Exercícios propostos:
1. Devolva o trecho do texto fornecido começando em "O senador Ronald" e seguindo até "presidir o julgamento.".
2. Segundo o texto fornecido, quantos dias Sara Duterte recebeu para responder às acusações?
3. Indique se cada afirmação concorda com o texto fornecido, respondendo sim ou não e citando as palavras do texto que decidem a questão: (a) O tribunal já definiu uma data para o início das audiências. (b) Uma condenação exige apoio de dois terços. (c) Dela Rosa compareceu ao Senado na segunda-feira em que o julgamento começou.

Texto fornecido:
□ □ □ □ □

O Senado das Filipinas, atuando como tribunal de impeachment, começou nesta segunda-feira o julgamento da vice-presidente Sara Duterte, que, se condenada, poderá ser proibida de ocupar cargos públicos, prejudicando suas ambições de se tornar presidente em 2028.
“O julgamento da vice-presidente Sara Zimmerman Duterte está oficialmente aberto”, declarou o novo presidente do Senado, Alan Peter Cayetano.
O julgamento é de alto risco, ocorrendo em meio a um cenário político turbulento, poucos dias após caos e tiros na câmara alta e uma mudança decisiva em sua liderança, ambos resultantes do reaparecimento dramático de um senador pró-Duterte que estava escondido e é procurado pelo Tribunal Penal Internacional.
O senador Ronald dela Rosa, conhecido como “Bato”, é acusado pelo Tribunal Penal Internacional de crimes contra a humanidade devido ao seu papel na sangrenta “guerra às drogas”.
Ele reapareceu oportunamente no Senado em 11 de maio, após seis meses escondido, ajudando a instalar o aliado de Duterte, Cayetano, como presidente do Senado, colocando-o em posição de presidir o julgamento.
Equilíbrio de poder do Senado
Sara Duterte, de 47 anos, recebeu 10 dias para responder às acusações de uso indevido de recursos públicos, enriquecimento sem explicação e ameaças contra a vida do presidente Ferdinand Marcos Jr., da primeira-dama e de um ex-presidente da Câmara. O tribunal não definiu uma data para o início das audiências.
Duterte, que em fevereiro anunciou que disputará a próxima eleição presidencial, negou irregularidades e afirmou que o processo de impeachment tem motivação política. Sua equipe de defesa declarou que cumprirá as determinações do tribunal, mas não comentará o julgamento.
Analistas afirmam que a mudança na liderança do Senado provocada pelo retorno surpresa de dela Rosa pode ter alterado o equilíbrio de poder em uma câmara que inclui aliados de Duterte e políticos alinhados a ela.
Dela Rosa não estava presente nesta segunda-feira, tendo voltado a se esconder. Ele está entre os 24 membros do Senado que atuarão como jurados. Uma condenação exige apoio de dois terços.
“Considerando que agora temos uma nova maioria, graças aos esforços do senador Bato, processar a vice-presidente Sara no tribunal de impeachment se tornou um pouco mais difícil”, disse Ederson Tapia, professor de administração pública da Universidade de Makati.
Duterte enfrenta seu maior teste político, e seu impeachment ocorre enquanto seu pai, o ex-presidente Rodrigo Duterte, aguarda seu próprio julgamento no Tribunal Penal Internacional devido à sua repressão mortal às drogas.

O presidente Marcos e Sara Duterte pertencem a famílias políticas poderosas e concorreram juntos nas eleições de 2022, antes de uma grave ruptura entre eles que levou à investigação das finanças da vice-presidente pelo Congresso e, posteriormente, à entrega de seu pai ao Tribunal Penal Internacional por Marcos.

□ □ □ □ □

Dados para análise:
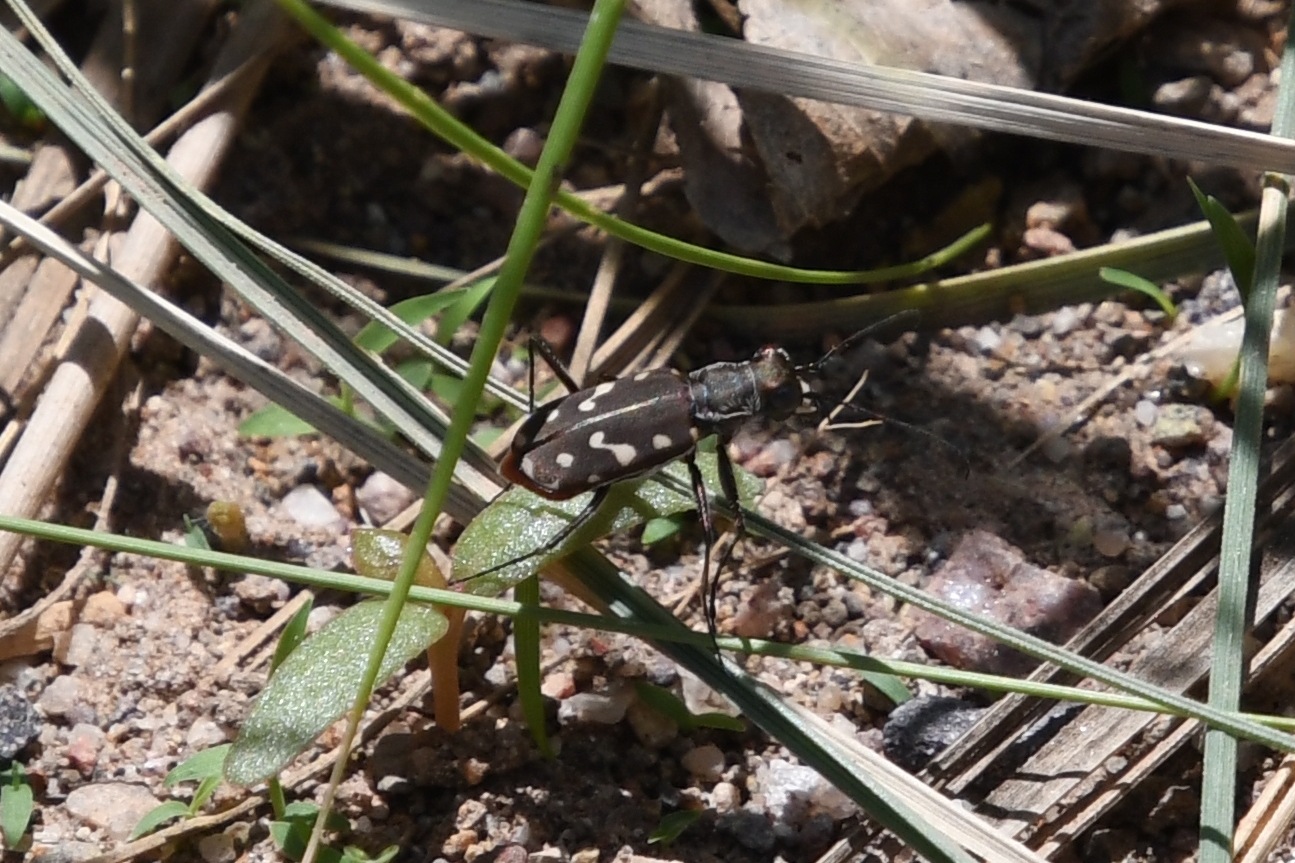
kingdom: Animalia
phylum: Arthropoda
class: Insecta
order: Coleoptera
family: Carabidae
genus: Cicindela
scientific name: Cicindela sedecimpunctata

□ □ □ □ □

Respostas por tarefa:
1.
O senador Ronald dela Rosa, conhecido como “Bato”, é acusado pelo Tribunal Penal Internacional de crimes contra a humanidade devido ao seu papel na sangrenta “guerra às drogas”.
Ele reapareceu oportunamente no Senado em 11 de maio, após seis meses escondido, ajudando a instalar o aliado de Duterte, Cayetano, como presidente do Senado, colocando-o em posição de presidir o julgamento.

2. Sara Duterte recebeu 10 dias para responder às acusações.

3.
(a) Não: "O tribunal não definiu uma data para o início das audiências."
(b) Sim: "Uma condenação exige apoio de dois terços."
(c) Não: "Dela Rosa não estava presente nesta segunda-feira, tendo voltado a se esconder."